Required action:
Answer these questions from the blog post below, one per line:
1. How old is the person the writer was chatting with?
2. Which country's situation in the 90s was compared to the current US situation?
3. What was there no chance of when somebody leveled an accusation of collaboration?

Truth, Reconciliation, mob violence (choose two)

Just a quick note—as I was chatting with a twenty-one year old who isn’t particularly into politics and I said something that I realized was my own thought rather than being related from some other blog. So I thought I would expose that thought here for sharpening and whatnot, because, you know, it’s a blog.

Somebody had made a connection to this young person between the current situation in the US regarding torture (and also extraordinary rendition, and some other things) and the situation in South Africa in the 90s, after apartheid was overturned. So I said that part of the goal of the Truth and Reconciliation commission, there, was to prevent gangs of vigilantes dragging random white people into the streets and beating them to death. This was also true, to a greater or lesser extent, in some other places around the world in the last two decades that have had unpopular gangs of miscreants suddenly deposed after a long period of oppression. When somebody leveled an accusation of collaboration, there was no chance of a trial by an independent judiciary; angry mobs would tear people to bits, the innocent and the guilty together.

Record set:
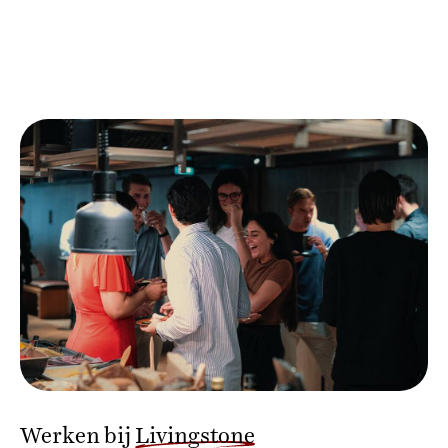
Werken bij
Livingstone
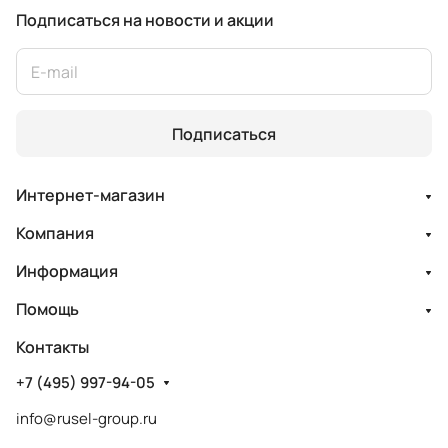
Подписаться
на новости и акции
Подписаться
Интернет-магазин
Компания
Информация
Помощь
Контакты
+7 (495) 997-94-05
info@rusel-group.ru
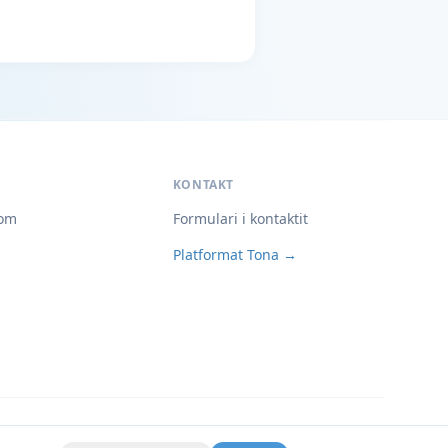
KONTAKT
om
Formulari i kontaktit
Platformat Tona →
Privatësia
Kushtet
Cookies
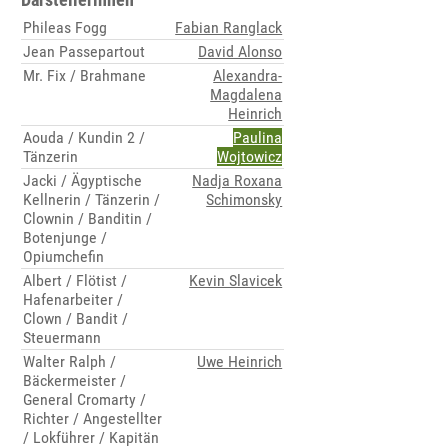
Phileas Fogg
Fabian Ranglack
Jean Passepartout
David Alonso
Mr. Fix / Brahmane
Alexandra-
Magdalena
Heinrich
Aouda / Kundin 2 /
Paulina
Tänzerin
Wojtowicz
Jacki / Ägyptische
Nadja Roxana
Kellnerin / Tänzerin /
Schimonsky
Clownin / Banditin /
Botenjunge /
Opiumchefin
Albert / Flötist /
Kevin Slavicek
Hafenarbeiter /
Clown / Bandit /
Steuermann
Walter Ralph /
Uwe Heinrich
Bäckermeister /
General Cromarty /
Richter / Angestellter
/ Lokführer / Kapitän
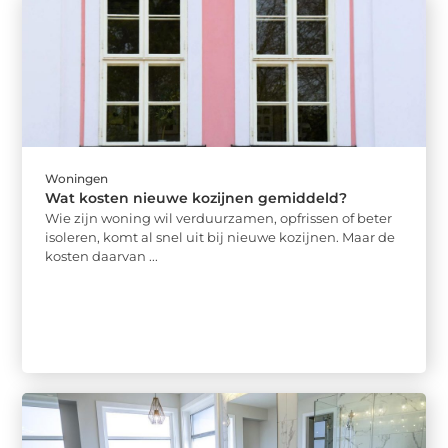
Woningen
Wat kosten nieuwe kozijnen gemiddeld?
Wie zijn woning wil verduurzamen, opfrissen of beter
isoleren, komt al snel uit bij nieuwe kozijnen. Maar de
kosten daarvan ...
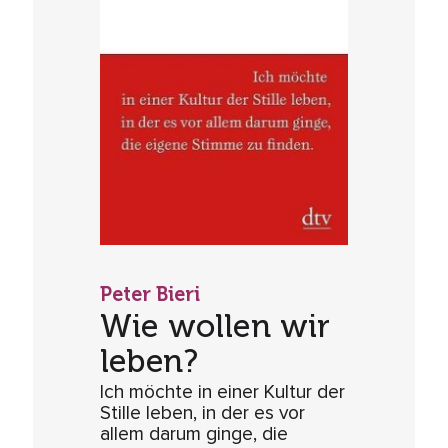
Peter Bieri
Wie wollen wir
leben?
Ich möchte in einer Kultur der
Stille leben, in der es vor
allem darum ginge, die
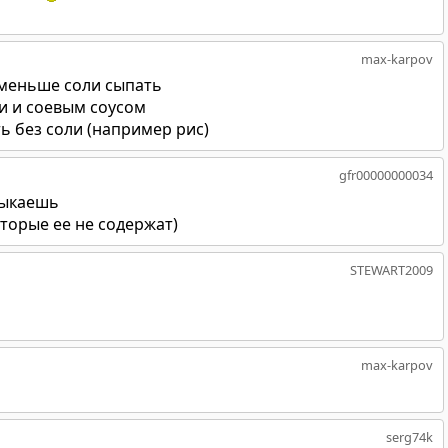
max-karpov
оменьше соли сыпать
 и соевым соусом
ь без соли (например рис)
gfr00000000034
выкаешь
торые ее не содержат)
STEWART2009
max-karpov
serg74k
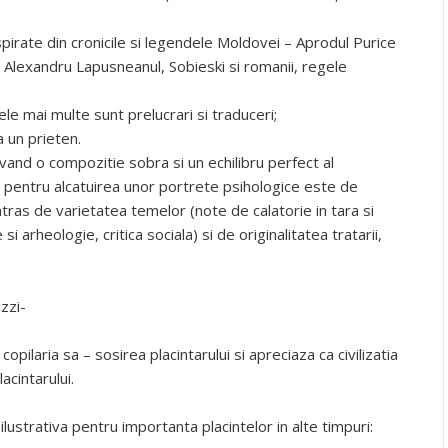
spirate din cronicile si legendele Moldovei – Aprodul Purice
, Alexandru Lapusneanul, Sobieski si romanii, regele
ele mai multe sunt prelucrari si traduceri;
a un prieten.
, avand o compozitie sobra si un echilibru perfect al
pentru alcatuirea unor portrete psihologice este de
e atras de varietatea temelor (note de calatorie in tara si
i arheologie, critica sociala) si de originalitatea tratarii,
zzi-
opilaria sa – sosirea placintarului si apreciaza ca civilizatia
acintarului.
lustrativa pentru importanta placintelor in alte timpuri:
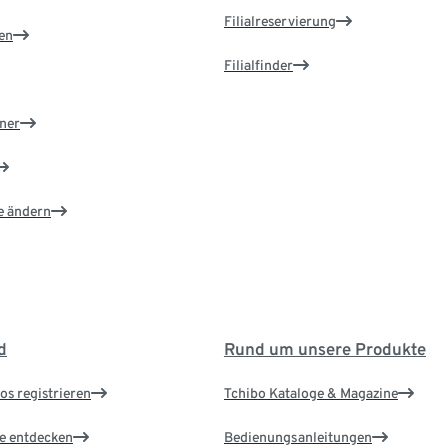
Filialreservierung
en
Filialfinder
ner
e ändern
d
Rund um unsere Produkte
os registrieren
Tchibo Kataloge & Magazine
le entdecken
Bedienungsanleitungen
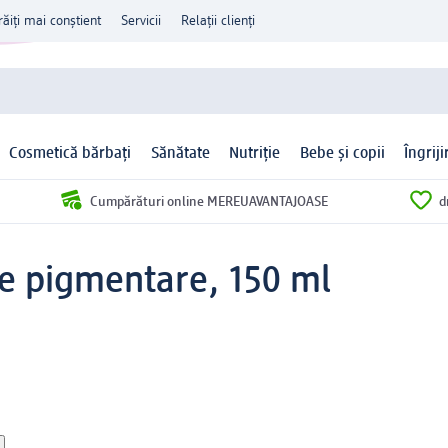
răiți mai conștient
Servicii
Relații clienți
Cosmetică bărbați
Sănătate
Nutriție
Bebe și copii
Îngrij
Cumpărături online MEREUAVANTAJOASE
d
te pigmentare, 150 ml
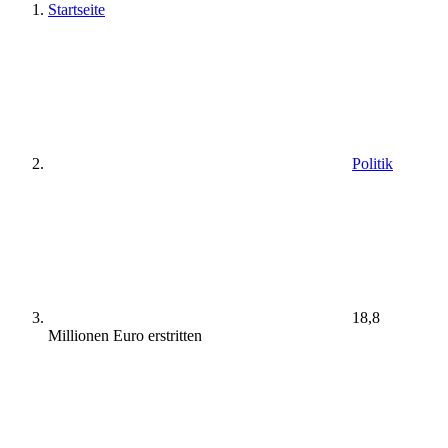
Startseite
Politik
18,8
Millionen Euro erstritten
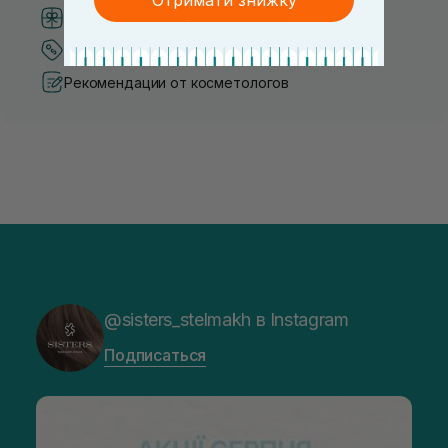
Система бонусов и лояльности
Лучшие цены и топ товары
Рекомендации от косметологов
@sisters_stelmakh в Instagram
Подписаться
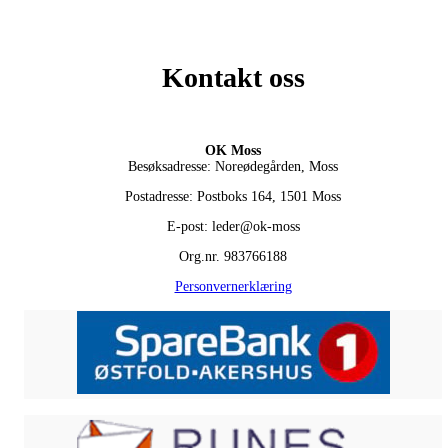
Kontakt oss
OK Moss
Besøksadresse: Noreødegården, Moss
Postadresse: Postboks 164, 1501 Moss
E-post: leder@ok-moss
Org.nr. 983766188
Personvernerklæring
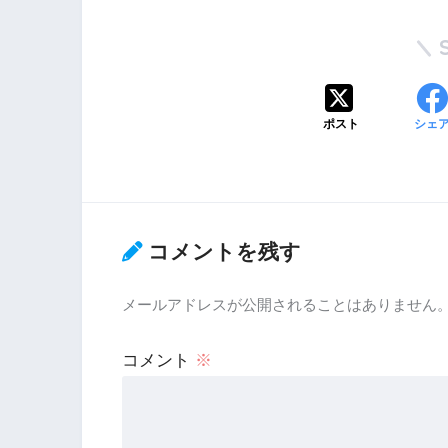
ポスト
シェ
コメントを残す
メールアドレスが公開されることはありません
コメント
※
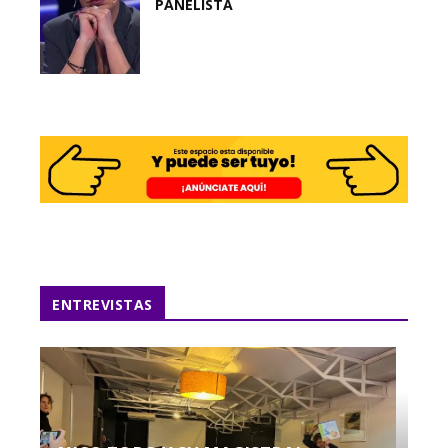
PANELISTA
ENTREVISTAS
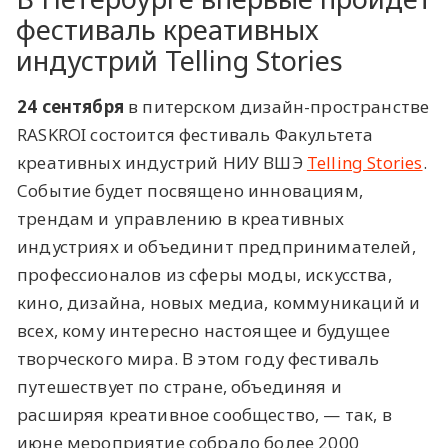
фестиваль креативных
индустрий Telling Stories
24 сентября
в питерском дизайн-пространстве
RASKROI состоится фестиваль Факультета
креативных индустрий НИУ ВШЭ
Telling Stories
.
Событие будет посвящено инновациям,
трендам и управлению в креативных
индустриях и объединит предпринимателей,
профессионалов из сферы моды, искусства,
кино, дизайна, новых медиа, коммуникаций и
всех, кому интересно настоящее и будущее
творческого мира. В этом году фестиваль
путешествует по стране, объединяя и
расширяя креативное сообщество, — так, в
июне мероприятие собрало более 2000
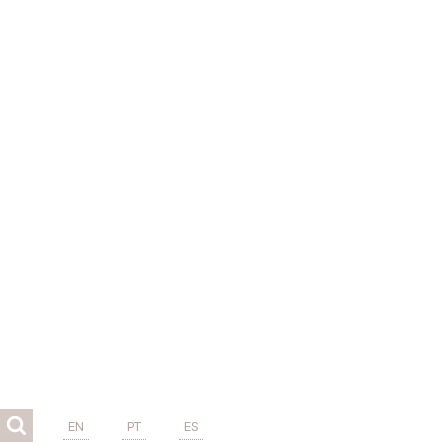
EN
PT
ES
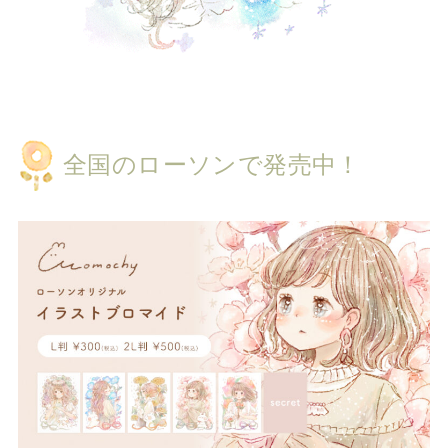
全国のローソンで発売中！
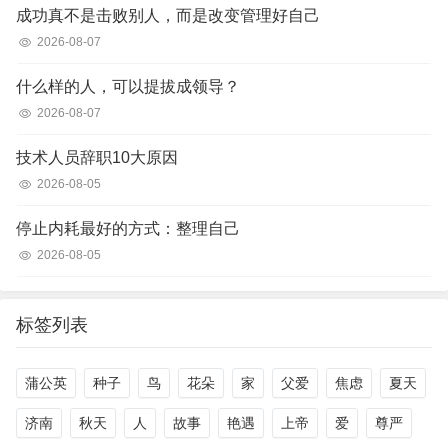
成功真不是击败别人，而是改变管理好自己
2026-08-07
什么样的人，可以提拔成领导？
2026-08-07
技术人员辞职10大原因
2026-08-05
停止内耗最好的方式：整理自己
2026-08-05
标签列表
蒲公英
种子
鸟
花朵
家
父爱
焦虑
夏天
济南
秋天
人
故事
艳遇
上帝
爱
尊严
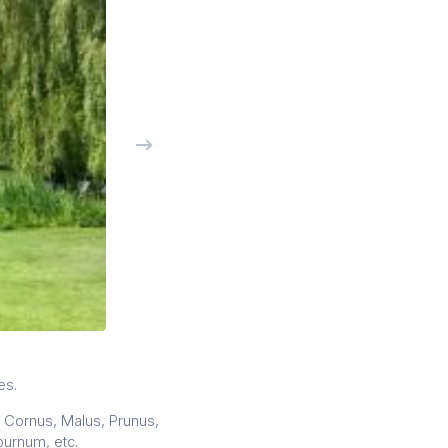
es.
a, Cornus, Malus, Prunus,
urnum, etc.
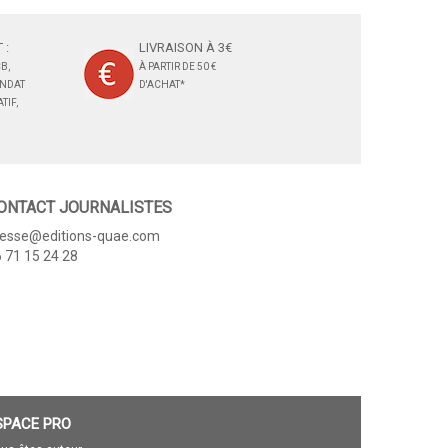
 :
LIVRAISON À 3€
B,
À PARTIR DE 50 €
ANDAT
D'ACHAT*
TIF,
ONTACT JOURNALISTES
resse@editions-quae.com
 71 15 24 28
SPACE PRO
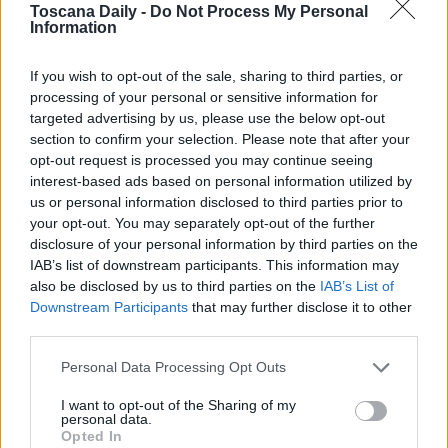
Toscana Daily -
Do Not Process My Personal
positivi.
Information
If you wish to opt-out of the sale, sharing to third parties, or
Della nuova cartella sanitaria informatizzata si è parlato
processing of your personal or sensitive information for
nel corso di un convegno tecnico che si è svolto nel
targeted advertising by us, please use the below opt-out
section to confirm your selection. Please note that after your
pomeriggio di ieri, 16 aprile, nell’auditorium dell’ospedale di
opt-out request is processed you may continue seeing
Santa Maria Nuova a Firenze.
interest-based ads based on personal information utilized by
us or personal information disclosed to third parties prior to
your opt-out. You may separately opt-out of the further
disclosure of your personal information by third parties on the
La nuova cartella consentirà di migliorare il flusso di
IAB’s list of downstream participants. This information may
also be disclosed by us to third parties on the
IAB’s List of
informazioni statistiche raccolte e quei dati aggregati e
Downstream Participants
that may further disclose it to other
anonimizzati saranno condivisi in automatico con altri
third parties.
soggetti, come Inail ad esempio, all’interno del progetto
Personal Data Processing Opt Outs
“Marel” dedicato alla malattie e ai rischi emergenti sul
I want to opt-out of the Sharing of my
lavoro: tutte informazioni utili per meglio conoscere e
personal data.
Opted In
prevenire i fenomeni, ma anche per promuovere una rete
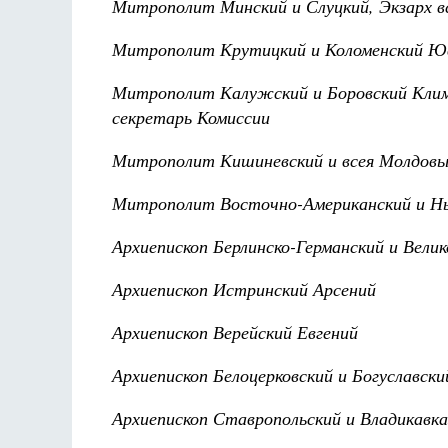
Митрополит Минский и Слуцкий, Экзарх в
Митрополит Крутицкий и Коломенский Ю
Митрополит Калужский и Боровский Клим
секретарь Комиссии
Митрополит Кишиневский и всея Молдовы
Митрополит Восточно-Американский и Н
Архиепископ Берлинско-Германский и Вели
Архиепископ Истринский Арсений
Архиепископ Верейский Евгений
Архиепископ Белоцерковский и Богуславс
Архиепископ Ставропольский и Владикавк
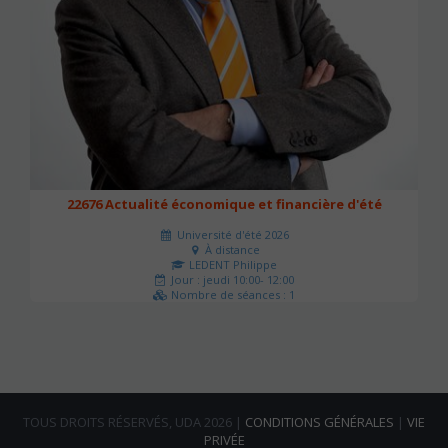
22676 Actualité économique et financière d'été
Université d'été 2026
À distance
LEDENT Philippe
Jour : jeudi 10:00- 12:00
Nombre de séances : 1
21 €
TOUS DROITS RÉSERVÉS, UDA 2026 |
CONDITIONS GÉNÉRALES
|
VIE
PRIVÉE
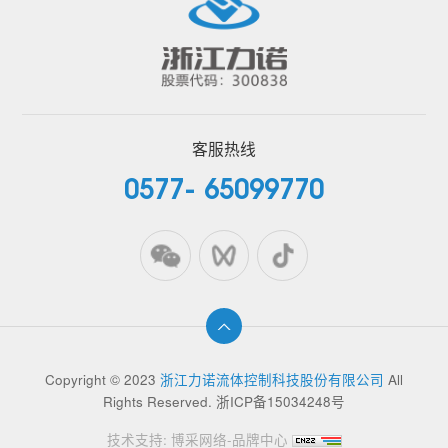
客服热线
0577- 65099770
Copyright © 2023
浙江力诺流体控制科技股份有限公司
All
Rights Reserved.
浙ICP备15034248号
技术支持:
博采网络-品牌中心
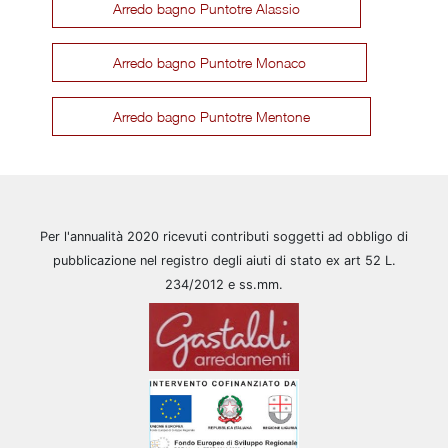
Arredo bagno Puntotre Alassio
Arredo bagno Puntotre Monaco
Arredo bagno Puntotre Mentone
Per l'annualità 2020 ricevuti contributi soggetti ad obbligo di
pubblicazione nel registro degli aiuti di stato ex art 52 L.
234/2012 e ss.mm.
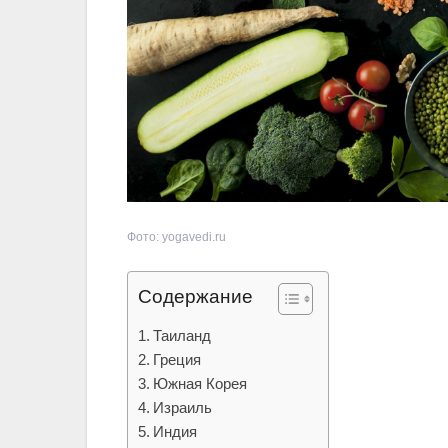
Фото: yogavedi.ru
Содержание
Таиланд
Греция
Южная Корея
Израиль
Индия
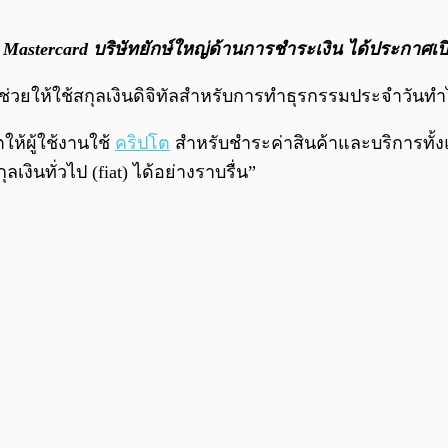
 Mastercard บริษัทยักษ์ใหญ่ด้านการชำระเงิน ได้ประกาศเปิ
น ช่วยให้ใช้สกุลเงินดิจิทัลสำหรับการทำธุรกรรมประจำวันทำไ
ให้ผู้ใช้งานใช้
คริปโต
สำหรับชำระค่าสินค้าและบริการทั
เงินทั่วไป (fiat) ได้อย่างราบรื่น”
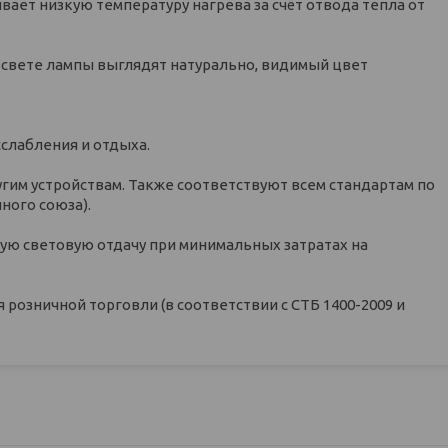
ет низкую температуру нагрева за счёт отвода тепла от
свете лампы выглядят натурально, видимый цвет
сслабления и отдыха.
им устройствам. Также соответствуют всем стандартам по
ного союза).
ую световую отдачу при минимальных затратах на
розничной торговли (в соответствии с СТБ 1400-2009 и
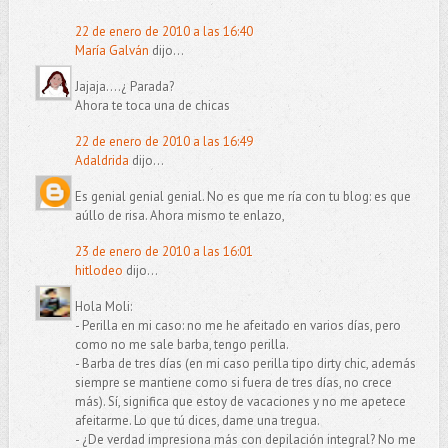
22 de enero de 2010 a las 16:40
María Galván
dijo...
Jajaja....¿ Parada?
Ahora te toca una de chicas
22 de enero de 2010 a las 16:49
Adaldrida
dijo...
Es genial genial genial. No es que me ría con tu blog: es que
aúllo de risa. Ahora mismo te enlazo,
23 de enero de 2010 a las 16:01
hitlodeo
dijo...
Hola Moli:
- Perilla en mi caso: no me he afeitado en varios días, pero
como no me sale barba, tengo perilla.
- Barba de tres días (en mi caso perilla tipo dirty chic, además
siempre se mantiene como si fuera de tres días, no crece
más). Sí, significa que estoy de vacaciones y no me apetece
afeitarme. Lo que tú dices, dame una tregua.
- ¿De verdad impresiona más con depilación integral? No me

Response to this exercise:
1. Twenty-one.
2. South Africa.
3. A trial by an independent judiciary.